LRD guides and handbook May 2019

Law at Work 2019 - the trade union guide to employment law

Chapter 7

Defence to indirect discrimination 





[ch 7: pages 230-231]

An employer can defeat a claim for indirect discrimination by showing that the PCP is a proportionate means of achieving a genuine and legitimate aim. “Legitimate aim” is not defined. Instead, each case depends on its own facts. 
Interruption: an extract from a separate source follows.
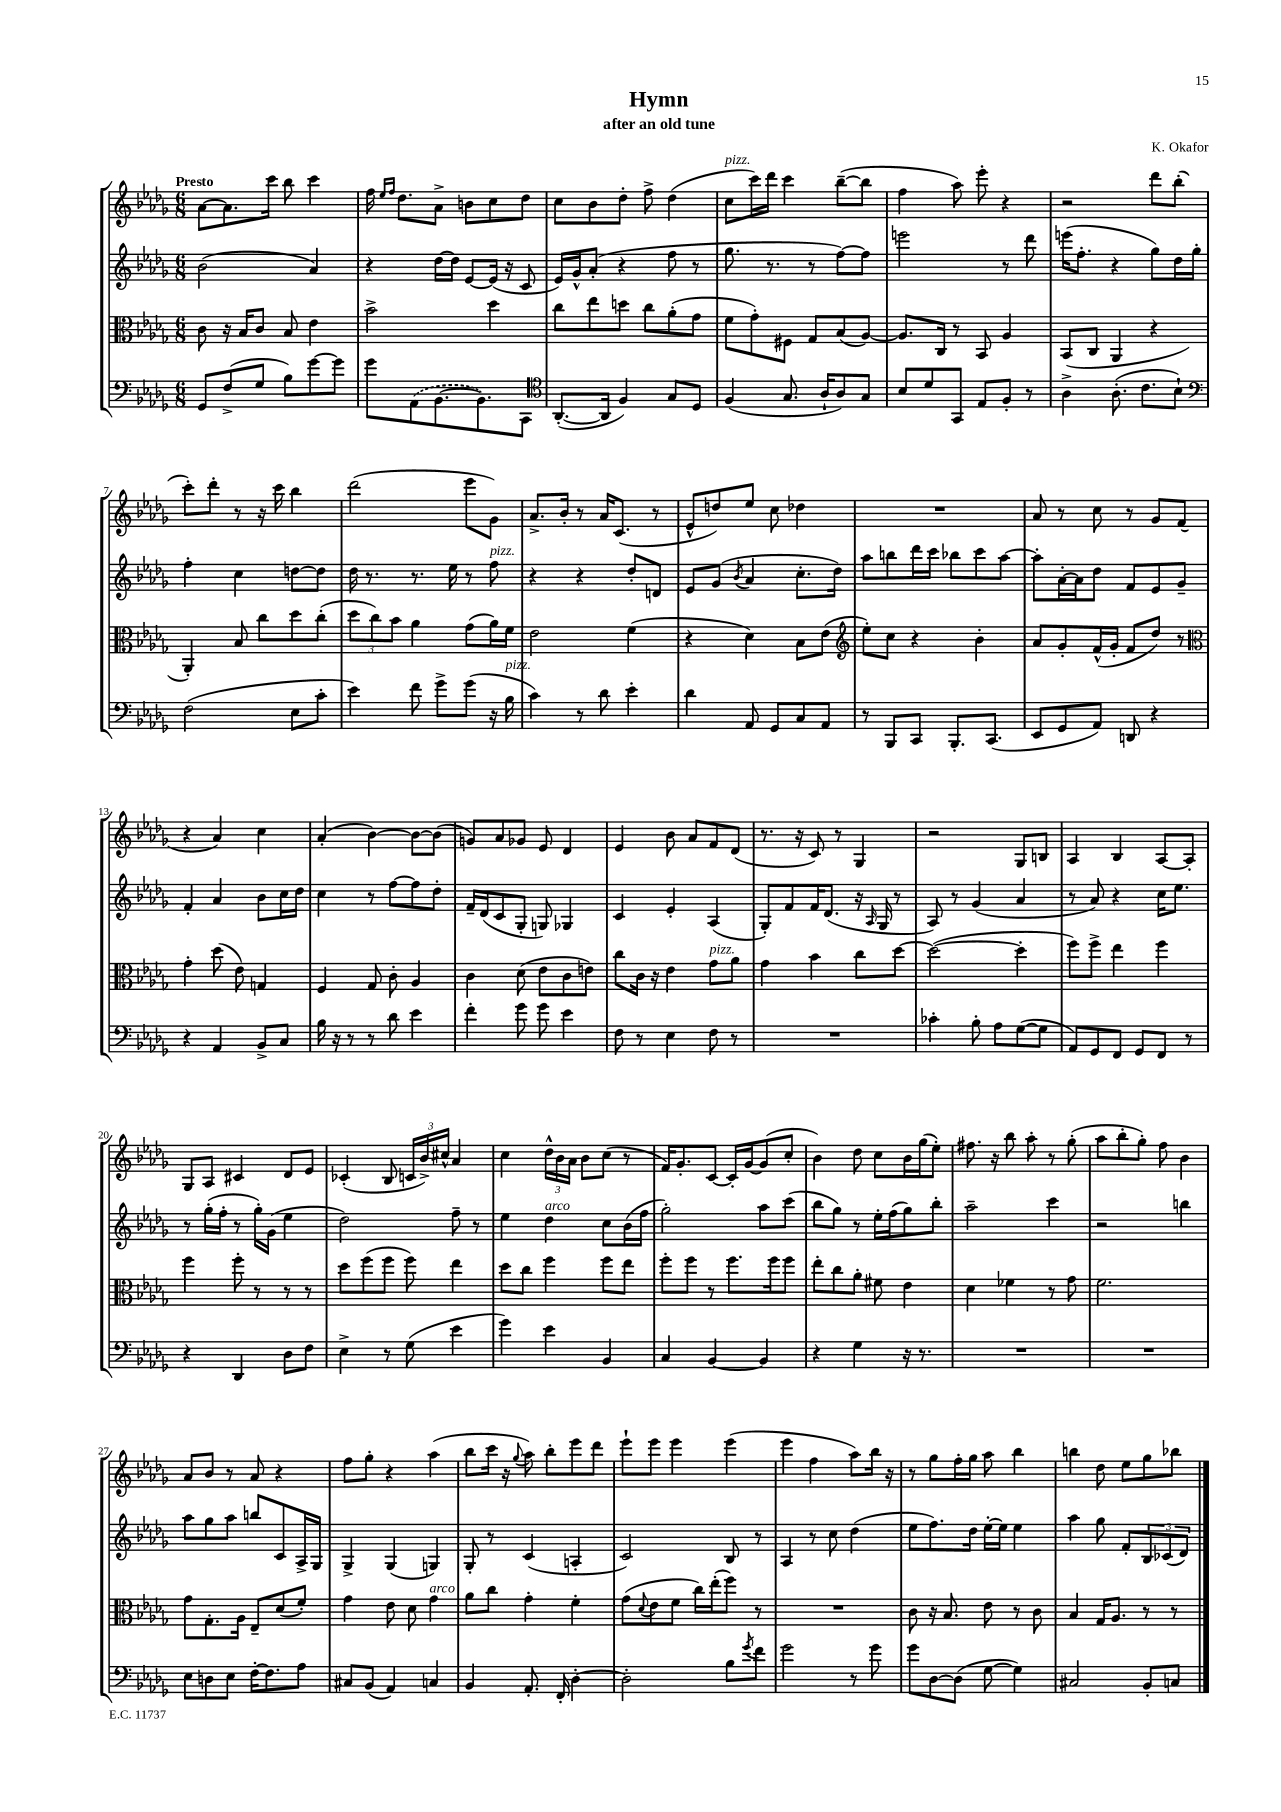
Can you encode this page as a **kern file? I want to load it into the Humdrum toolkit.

The tribunal’s job is to carefully scrutinise both the employer’s aim and the means chosen to achieve it, and to check that there were no less discriminatory ways of achieving the aim. The tribunal must carry out this scrutinising role even if the employer is the state , for example, a government department. The test is objective. In other words, it is based on the tribunal’s own assessment, not the employer’s subjective opinion (Hardys and Hansons plc v Lax [2005] EWCA Civ 846). The tribunal conducts a balancing exercise, weighing the interests of those who are disadvantaged against the employer’s need to achieve the aim. The more severe the negative impact on the disadvantaged group, the harder it will be for the employer to justify the policy. The existence of practical alternatives is important when deciding whether a chosen policy was proportionate (Kapenova v Department of Health [2013] UKEAT 0142/13/1404). A discriminatory policy must go no further than necessary to achieve the aim. 





An employer’s desire to make more money cannot be a justification on its own for discrimination (O’Brien v Ministry of Justice [2013] UKSC 6). However, the line is not always clear. It is legitimate for a business to make its own decisions about allocating resources, as long as these are proportionate and evidence-based (HM Land Registry v Benson [2011] UKEAT 0197/11/1002) and to want to safeguard its future financial viability (Braithwaite v HCL BPO Insurance Services Limited [2015] UKEAT/0152/14/DM). 


Law prohibiting indirect discrimination can be a powerful tool for unions in the fight for equality at work. A rule or practice is more likely to be considered proportionate if it results from consultation with the workforce or negotiation with a trade union where one is recognised (Loxley v BAE Systems (Munitions & Ordinance) Limited [2008] ICR 1348). 


On its own, the need for good industrial relations cannot justify indirect discrimination (Kenny v Ministry of Justice [2012] EUECJ C-427/11).